▸ **SUPPLIED MATERIAL**

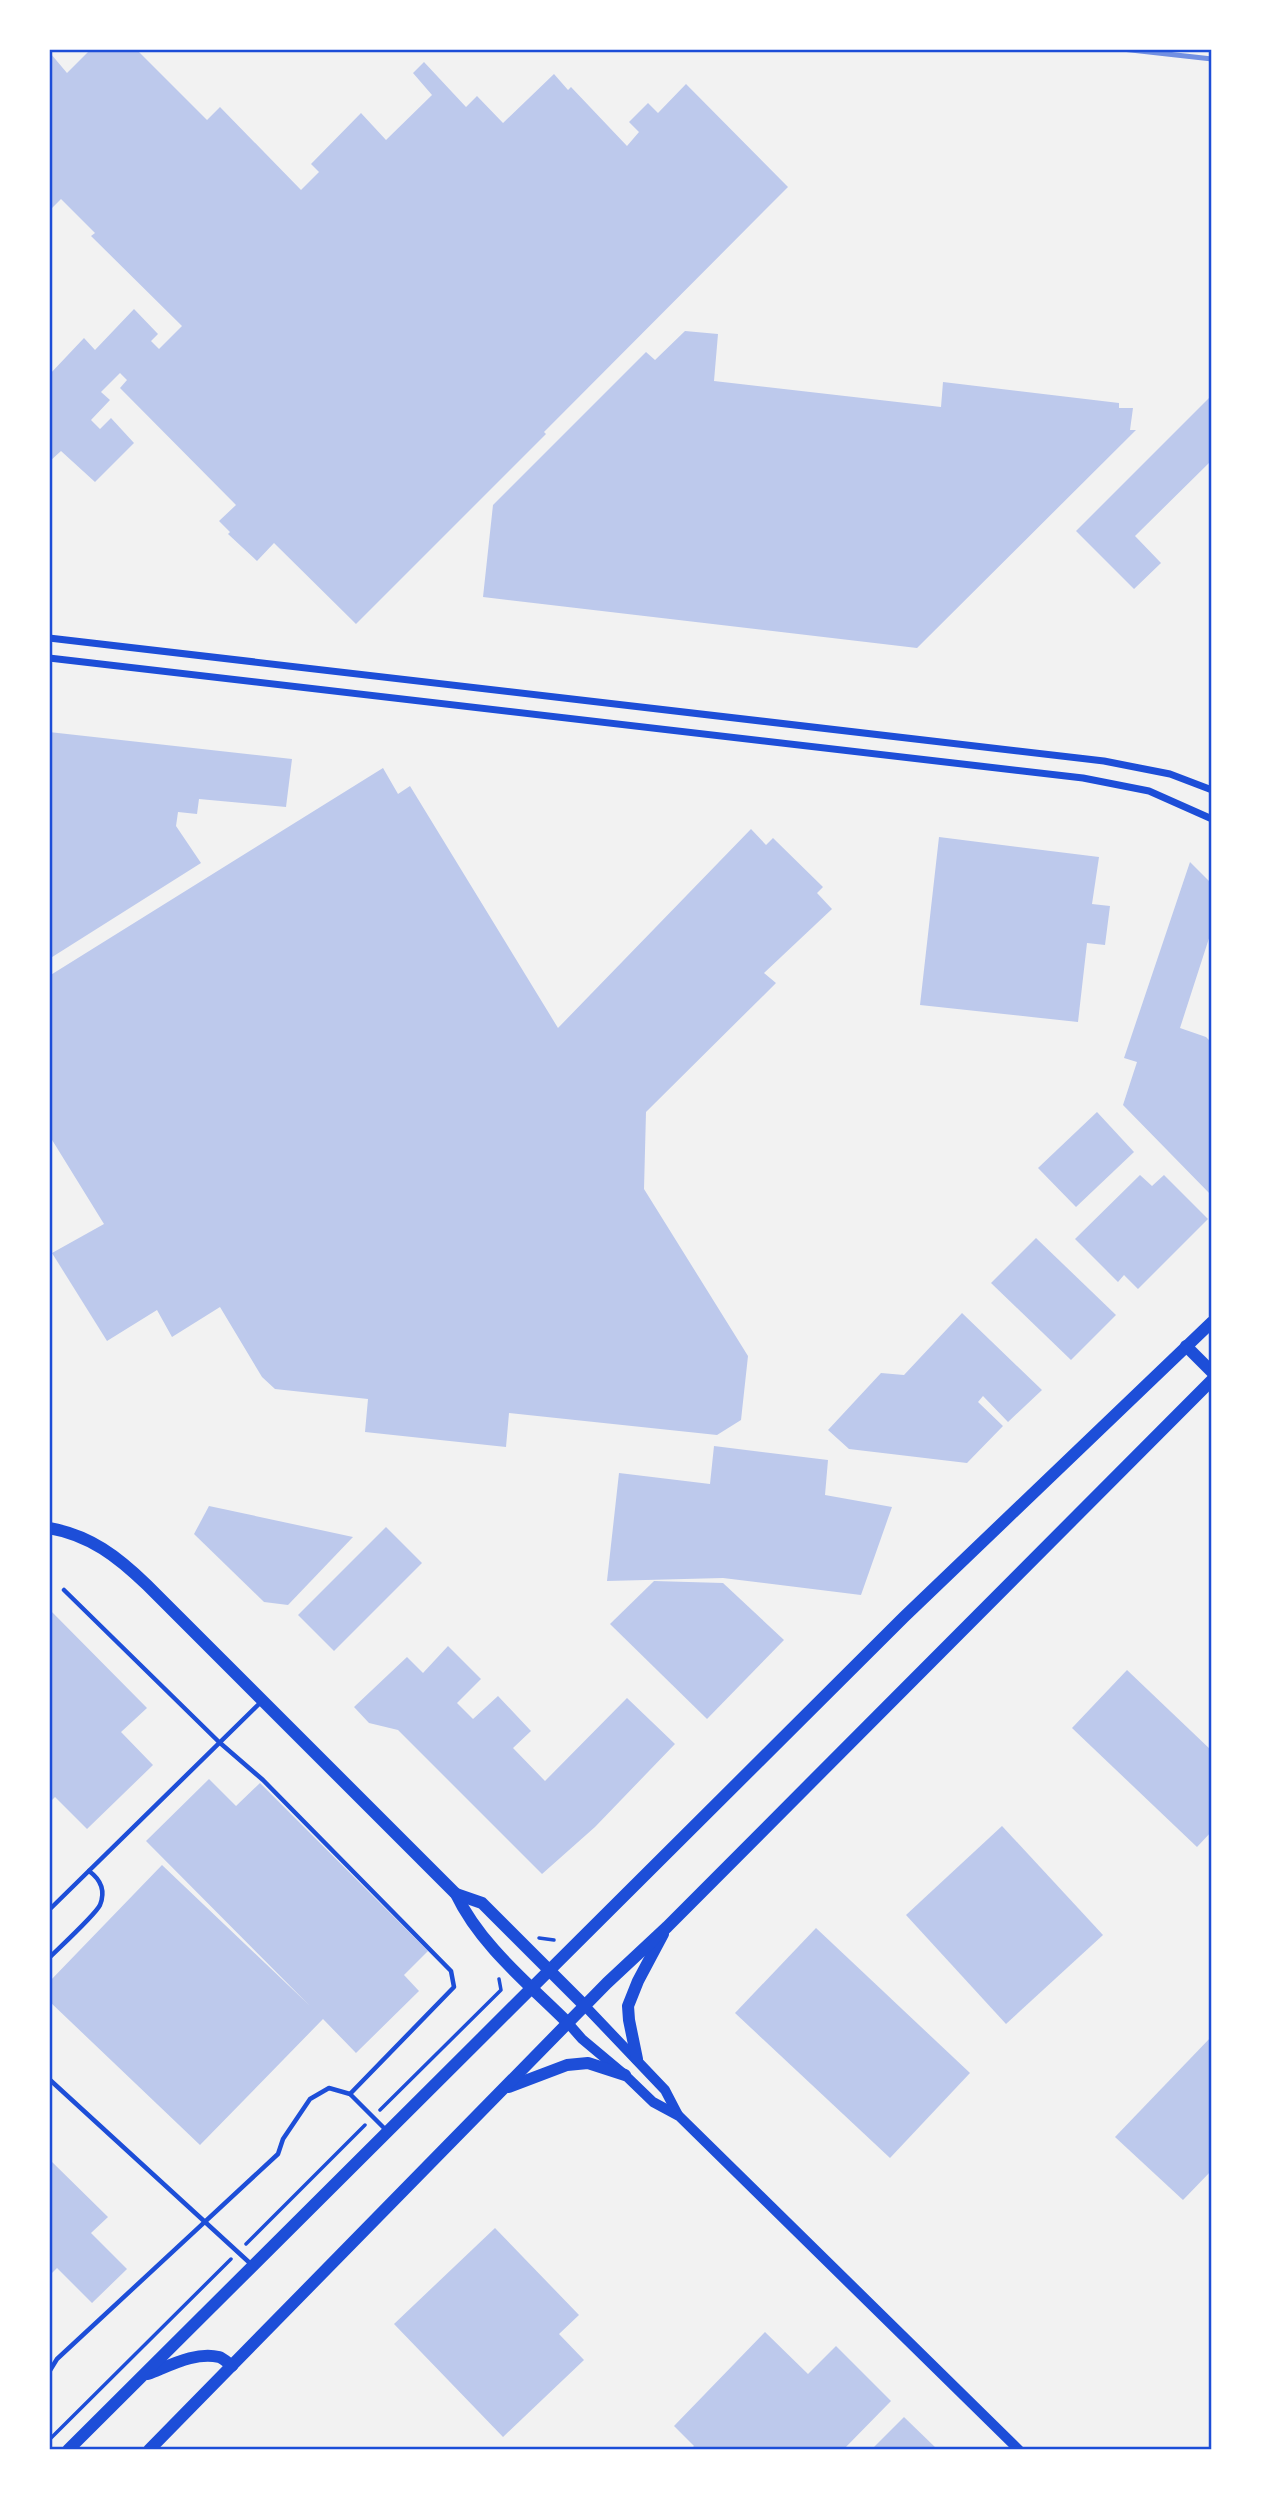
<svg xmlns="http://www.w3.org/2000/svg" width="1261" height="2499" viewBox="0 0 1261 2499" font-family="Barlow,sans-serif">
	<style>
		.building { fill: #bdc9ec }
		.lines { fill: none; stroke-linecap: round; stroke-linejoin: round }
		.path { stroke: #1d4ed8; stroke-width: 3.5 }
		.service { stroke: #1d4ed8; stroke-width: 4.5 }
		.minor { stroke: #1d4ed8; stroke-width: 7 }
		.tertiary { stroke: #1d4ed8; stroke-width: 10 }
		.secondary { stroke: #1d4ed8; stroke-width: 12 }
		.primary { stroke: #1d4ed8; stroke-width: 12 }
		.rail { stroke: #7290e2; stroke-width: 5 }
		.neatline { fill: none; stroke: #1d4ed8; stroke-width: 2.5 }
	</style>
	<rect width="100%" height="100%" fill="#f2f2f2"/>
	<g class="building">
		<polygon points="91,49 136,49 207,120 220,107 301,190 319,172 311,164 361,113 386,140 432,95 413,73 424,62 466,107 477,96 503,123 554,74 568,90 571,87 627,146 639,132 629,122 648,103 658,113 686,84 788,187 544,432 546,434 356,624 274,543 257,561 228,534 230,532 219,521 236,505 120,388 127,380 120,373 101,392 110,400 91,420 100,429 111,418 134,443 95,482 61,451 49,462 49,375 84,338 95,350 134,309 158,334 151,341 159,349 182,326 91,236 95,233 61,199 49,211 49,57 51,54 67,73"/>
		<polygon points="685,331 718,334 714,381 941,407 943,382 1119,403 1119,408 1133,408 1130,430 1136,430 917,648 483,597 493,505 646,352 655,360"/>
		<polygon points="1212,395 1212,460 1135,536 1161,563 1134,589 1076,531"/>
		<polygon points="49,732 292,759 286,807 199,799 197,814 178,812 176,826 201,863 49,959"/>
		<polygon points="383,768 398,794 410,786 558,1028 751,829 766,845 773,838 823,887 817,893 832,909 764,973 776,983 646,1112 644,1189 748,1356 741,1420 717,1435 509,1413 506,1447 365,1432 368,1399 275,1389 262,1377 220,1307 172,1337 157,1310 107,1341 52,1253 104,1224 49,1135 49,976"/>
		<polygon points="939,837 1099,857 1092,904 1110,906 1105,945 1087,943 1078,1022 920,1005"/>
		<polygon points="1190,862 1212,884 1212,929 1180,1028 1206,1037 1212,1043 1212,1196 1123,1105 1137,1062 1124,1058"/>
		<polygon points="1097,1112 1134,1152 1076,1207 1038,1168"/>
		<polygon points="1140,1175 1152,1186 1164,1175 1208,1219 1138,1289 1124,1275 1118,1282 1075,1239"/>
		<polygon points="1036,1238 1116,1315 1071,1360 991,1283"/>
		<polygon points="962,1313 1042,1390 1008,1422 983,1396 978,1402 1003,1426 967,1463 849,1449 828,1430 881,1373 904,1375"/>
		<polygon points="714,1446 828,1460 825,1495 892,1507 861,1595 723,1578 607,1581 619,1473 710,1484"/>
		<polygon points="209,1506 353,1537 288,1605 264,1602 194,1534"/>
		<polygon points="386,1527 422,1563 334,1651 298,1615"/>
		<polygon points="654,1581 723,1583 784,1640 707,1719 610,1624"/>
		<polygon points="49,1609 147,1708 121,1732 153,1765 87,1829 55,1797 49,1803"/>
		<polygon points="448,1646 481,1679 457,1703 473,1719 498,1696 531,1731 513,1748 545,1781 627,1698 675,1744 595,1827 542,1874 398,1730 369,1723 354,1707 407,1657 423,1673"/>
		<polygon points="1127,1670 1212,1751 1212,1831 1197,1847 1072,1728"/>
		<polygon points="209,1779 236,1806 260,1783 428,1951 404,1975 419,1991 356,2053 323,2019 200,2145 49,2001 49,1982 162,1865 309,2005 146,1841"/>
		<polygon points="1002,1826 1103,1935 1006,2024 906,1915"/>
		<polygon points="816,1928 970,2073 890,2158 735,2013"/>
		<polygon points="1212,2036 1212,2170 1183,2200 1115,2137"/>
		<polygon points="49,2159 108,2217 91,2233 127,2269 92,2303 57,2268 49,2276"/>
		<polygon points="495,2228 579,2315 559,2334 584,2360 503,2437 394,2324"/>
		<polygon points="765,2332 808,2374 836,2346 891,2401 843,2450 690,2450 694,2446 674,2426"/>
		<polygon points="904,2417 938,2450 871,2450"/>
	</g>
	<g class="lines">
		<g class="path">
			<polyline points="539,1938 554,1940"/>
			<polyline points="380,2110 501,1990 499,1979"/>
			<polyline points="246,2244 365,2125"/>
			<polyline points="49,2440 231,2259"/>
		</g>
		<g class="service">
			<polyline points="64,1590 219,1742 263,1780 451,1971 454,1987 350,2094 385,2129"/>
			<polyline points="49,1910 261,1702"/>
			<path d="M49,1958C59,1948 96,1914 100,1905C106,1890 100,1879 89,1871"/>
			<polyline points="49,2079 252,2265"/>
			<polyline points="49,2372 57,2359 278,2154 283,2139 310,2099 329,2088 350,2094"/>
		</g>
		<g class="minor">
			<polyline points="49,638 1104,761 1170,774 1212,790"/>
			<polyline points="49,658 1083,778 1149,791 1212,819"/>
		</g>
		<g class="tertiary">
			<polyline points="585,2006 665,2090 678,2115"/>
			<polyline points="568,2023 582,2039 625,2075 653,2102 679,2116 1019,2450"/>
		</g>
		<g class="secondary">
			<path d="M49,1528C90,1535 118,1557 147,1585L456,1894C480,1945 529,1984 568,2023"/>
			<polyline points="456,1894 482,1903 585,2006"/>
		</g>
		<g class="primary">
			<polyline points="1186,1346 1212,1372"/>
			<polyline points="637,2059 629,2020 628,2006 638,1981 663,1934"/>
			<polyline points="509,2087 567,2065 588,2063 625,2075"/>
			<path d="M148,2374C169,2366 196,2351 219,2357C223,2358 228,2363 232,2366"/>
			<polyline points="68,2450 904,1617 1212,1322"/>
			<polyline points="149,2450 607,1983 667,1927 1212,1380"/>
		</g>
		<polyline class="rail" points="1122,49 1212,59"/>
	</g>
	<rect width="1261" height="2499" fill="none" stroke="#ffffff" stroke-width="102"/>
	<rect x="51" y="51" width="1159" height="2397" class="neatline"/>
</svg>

--

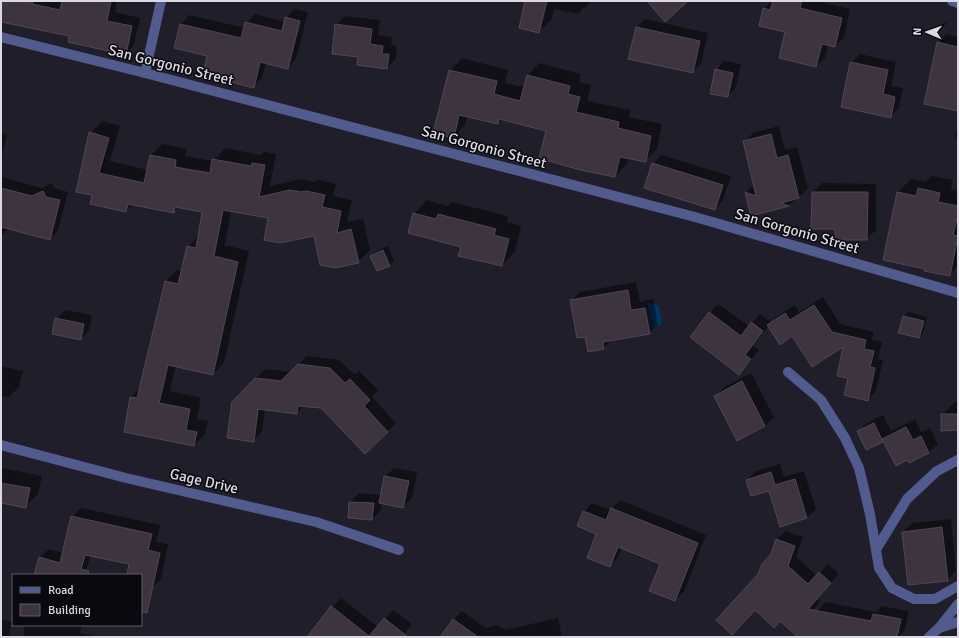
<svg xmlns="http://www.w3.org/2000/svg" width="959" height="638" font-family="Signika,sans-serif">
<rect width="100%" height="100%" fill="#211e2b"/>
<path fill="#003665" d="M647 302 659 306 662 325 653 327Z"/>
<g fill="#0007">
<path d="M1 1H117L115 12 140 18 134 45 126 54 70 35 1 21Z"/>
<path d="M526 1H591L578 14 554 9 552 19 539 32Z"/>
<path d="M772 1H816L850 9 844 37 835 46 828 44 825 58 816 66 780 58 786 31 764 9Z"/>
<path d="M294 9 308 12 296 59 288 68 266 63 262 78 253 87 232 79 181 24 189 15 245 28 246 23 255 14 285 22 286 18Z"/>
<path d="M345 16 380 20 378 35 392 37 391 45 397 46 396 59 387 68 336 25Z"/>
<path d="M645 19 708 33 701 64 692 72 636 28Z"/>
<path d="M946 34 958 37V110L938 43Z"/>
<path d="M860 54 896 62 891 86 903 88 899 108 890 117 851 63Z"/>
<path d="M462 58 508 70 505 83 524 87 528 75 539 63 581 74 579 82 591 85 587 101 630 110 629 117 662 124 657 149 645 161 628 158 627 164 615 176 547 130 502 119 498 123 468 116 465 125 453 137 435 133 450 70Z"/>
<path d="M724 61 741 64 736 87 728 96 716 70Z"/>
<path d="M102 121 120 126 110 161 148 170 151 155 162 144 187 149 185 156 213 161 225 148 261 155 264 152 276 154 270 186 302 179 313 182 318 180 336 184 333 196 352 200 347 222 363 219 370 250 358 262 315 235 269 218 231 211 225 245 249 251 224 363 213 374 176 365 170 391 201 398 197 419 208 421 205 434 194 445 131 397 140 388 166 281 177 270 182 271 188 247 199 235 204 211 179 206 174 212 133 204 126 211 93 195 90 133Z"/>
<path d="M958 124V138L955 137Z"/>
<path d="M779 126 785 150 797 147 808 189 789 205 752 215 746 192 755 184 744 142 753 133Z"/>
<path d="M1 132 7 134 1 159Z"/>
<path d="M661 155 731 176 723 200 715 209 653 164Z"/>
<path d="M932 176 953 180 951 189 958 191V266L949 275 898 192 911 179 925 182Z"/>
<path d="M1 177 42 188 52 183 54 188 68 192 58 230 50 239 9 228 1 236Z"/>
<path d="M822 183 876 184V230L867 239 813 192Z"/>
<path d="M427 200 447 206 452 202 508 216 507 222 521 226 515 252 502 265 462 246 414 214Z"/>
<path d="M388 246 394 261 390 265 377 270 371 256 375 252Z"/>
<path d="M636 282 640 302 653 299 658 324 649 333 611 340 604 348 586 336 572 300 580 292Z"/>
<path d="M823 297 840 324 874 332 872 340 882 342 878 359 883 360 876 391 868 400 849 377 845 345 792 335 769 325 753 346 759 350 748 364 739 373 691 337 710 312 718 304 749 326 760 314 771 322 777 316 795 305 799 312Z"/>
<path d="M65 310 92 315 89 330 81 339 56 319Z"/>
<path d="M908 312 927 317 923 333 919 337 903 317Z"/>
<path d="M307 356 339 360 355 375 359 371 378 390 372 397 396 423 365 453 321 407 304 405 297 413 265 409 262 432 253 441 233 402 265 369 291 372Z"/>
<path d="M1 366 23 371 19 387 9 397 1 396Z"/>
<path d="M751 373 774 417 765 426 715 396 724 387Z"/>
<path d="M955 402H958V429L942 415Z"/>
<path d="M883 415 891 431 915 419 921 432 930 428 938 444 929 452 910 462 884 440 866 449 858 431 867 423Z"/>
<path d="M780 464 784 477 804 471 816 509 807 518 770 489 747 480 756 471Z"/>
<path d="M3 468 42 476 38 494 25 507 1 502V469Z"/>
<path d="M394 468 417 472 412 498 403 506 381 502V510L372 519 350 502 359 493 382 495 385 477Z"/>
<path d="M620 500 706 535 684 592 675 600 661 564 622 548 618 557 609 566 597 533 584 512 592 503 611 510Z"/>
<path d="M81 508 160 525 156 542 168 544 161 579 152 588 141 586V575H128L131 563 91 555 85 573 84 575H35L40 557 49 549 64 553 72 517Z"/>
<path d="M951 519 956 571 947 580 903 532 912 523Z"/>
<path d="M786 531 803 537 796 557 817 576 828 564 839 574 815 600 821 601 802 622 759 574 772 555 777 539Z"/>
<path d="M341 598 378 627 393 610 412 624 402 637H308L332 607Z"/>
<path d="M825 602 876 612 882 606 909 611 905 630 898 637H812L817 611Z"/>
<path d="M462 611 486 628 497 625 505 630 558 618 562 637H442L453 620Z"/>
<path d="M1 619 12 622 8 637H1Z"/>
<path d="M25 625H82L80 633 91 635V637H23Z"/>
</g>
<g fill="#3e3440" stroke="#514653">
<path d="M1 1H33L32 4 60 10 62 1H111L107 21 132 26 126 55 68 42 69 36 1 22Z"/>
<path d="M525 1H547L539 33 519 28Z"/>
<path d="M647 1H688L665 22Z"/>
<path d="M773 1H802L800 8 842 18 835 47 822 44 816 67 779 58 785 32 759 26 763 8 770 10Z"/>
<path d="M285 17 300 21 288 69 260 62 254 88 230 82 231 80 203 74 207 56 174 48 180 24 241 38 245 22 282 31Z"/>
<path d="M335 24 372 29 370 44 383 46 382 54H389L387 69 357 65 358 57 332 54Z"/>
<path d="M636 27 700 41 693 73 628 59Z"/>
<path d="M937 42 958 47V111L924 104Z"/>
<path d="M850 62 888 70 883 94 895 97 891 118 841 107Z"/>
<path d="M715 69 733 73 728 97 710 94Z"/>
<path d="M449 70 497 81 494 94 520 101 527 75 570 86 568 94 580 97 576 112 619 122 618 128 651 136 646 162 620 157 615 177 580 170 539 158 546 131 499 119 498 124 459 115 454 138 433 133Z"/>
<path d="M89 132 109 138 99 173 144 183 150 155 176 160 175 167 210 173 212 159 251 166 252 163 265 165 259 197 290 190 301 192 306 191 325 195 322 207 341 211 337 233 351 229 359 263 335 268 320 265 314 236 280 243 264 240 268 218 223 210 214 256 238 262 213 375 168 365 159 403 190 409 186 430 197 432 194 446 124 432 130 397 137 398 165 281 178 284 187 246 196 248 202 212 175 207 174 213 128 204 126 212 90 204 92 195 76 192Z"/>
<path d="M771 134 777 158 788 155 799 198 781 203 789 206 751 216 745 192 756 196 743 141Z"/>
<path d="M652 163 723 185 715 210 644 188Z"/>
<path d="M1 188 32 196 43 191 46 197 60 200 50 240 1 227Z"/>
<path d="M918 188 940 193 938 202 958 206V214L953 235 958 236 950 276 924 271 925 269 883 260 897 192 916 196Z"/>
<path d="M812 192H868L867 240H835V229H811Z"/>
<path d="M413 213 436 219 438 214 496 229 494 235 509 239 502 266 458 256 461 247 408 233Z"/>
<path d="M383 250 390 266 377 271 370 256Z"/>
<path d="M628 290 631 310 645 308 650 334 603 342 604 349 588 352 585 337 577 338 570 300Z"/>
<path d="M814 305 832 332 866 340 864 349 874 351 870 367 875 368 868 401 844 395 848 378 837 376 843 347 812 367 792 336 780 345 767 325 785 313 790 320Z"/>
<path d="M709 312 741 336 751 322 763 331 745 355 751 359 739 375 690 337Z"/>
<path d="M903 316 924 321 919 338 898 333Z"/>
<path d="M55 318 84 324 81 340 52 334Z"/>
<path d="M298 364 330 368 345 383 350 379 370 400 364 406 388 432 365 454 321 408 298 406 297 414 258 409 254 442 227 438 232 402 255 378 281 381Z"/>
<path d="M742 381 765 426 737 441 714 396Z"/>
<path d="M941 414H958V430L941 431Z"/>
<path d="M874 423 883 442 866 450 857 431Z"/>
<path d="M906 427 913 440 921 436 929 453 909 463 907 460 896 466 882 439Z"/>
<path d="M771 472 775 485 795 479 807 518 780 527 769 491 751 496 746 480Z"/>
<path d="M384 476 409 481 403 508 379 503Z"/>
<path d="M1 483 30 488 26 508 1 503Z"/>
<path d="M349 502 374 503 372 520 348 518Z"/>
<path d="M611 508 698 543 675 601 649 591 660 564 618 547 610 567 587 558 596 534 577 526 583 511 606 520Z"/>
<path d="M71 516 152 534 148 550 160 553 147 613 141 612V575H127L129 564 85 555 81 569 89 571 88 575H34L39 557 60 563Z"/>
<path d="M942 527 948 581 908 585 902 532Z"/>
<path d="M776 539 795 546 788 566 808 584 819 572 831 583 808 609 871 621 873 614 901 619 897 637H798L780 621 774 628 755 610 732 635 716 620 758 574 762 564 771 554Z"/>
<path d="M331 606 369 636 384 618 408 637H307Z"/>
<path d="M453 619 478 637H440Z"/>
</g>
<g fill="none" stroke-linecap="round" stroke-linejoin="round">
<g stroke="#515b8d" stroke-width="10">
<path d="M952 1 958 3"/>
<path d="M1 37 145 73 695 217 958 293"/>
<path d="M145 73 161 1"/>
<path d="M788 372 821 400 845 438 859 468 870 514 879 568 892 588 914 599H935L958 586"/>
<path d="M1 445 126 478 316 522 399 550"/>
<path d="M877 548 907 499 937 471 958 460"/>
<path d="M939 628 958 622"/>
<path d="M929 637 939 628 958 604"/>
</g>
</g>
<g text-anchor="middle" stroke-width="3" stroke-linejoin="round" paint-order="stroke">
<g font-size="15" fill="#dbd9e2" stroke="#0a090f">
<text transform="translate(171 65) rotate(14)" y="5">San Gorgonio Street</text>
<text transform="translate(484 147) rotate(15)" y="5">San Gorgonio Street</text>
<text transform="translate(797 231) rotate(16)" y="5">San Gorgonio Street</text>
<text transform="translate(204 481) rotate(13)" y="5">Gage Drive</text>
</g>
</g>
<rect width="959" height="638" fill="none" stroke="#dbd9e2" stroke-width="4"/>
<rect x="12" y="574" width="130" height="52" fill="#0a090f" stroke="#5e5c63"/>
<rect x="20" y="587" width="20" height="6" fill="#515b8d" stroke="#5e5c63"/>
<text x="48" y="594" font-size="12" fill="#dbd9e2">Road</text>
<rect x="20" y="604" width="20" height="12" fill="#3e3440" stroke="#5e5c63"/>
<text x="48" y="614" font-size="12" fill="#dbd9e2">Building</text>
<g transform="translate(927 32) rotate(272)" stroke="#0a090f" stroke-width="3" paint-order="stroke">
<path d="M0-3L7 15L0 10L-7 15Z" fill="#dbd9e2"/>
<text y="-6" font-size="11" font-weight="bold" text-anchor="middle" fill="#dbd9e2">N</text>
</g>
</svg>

▸ **TASK PROMPT**
When a line in the records holds the string "lines", copy that line.

▸ **ANSWER SPACE**
		.lines { fill: none; stroke-linecap: round; stroke-linejoin: round }
	<g class="lines">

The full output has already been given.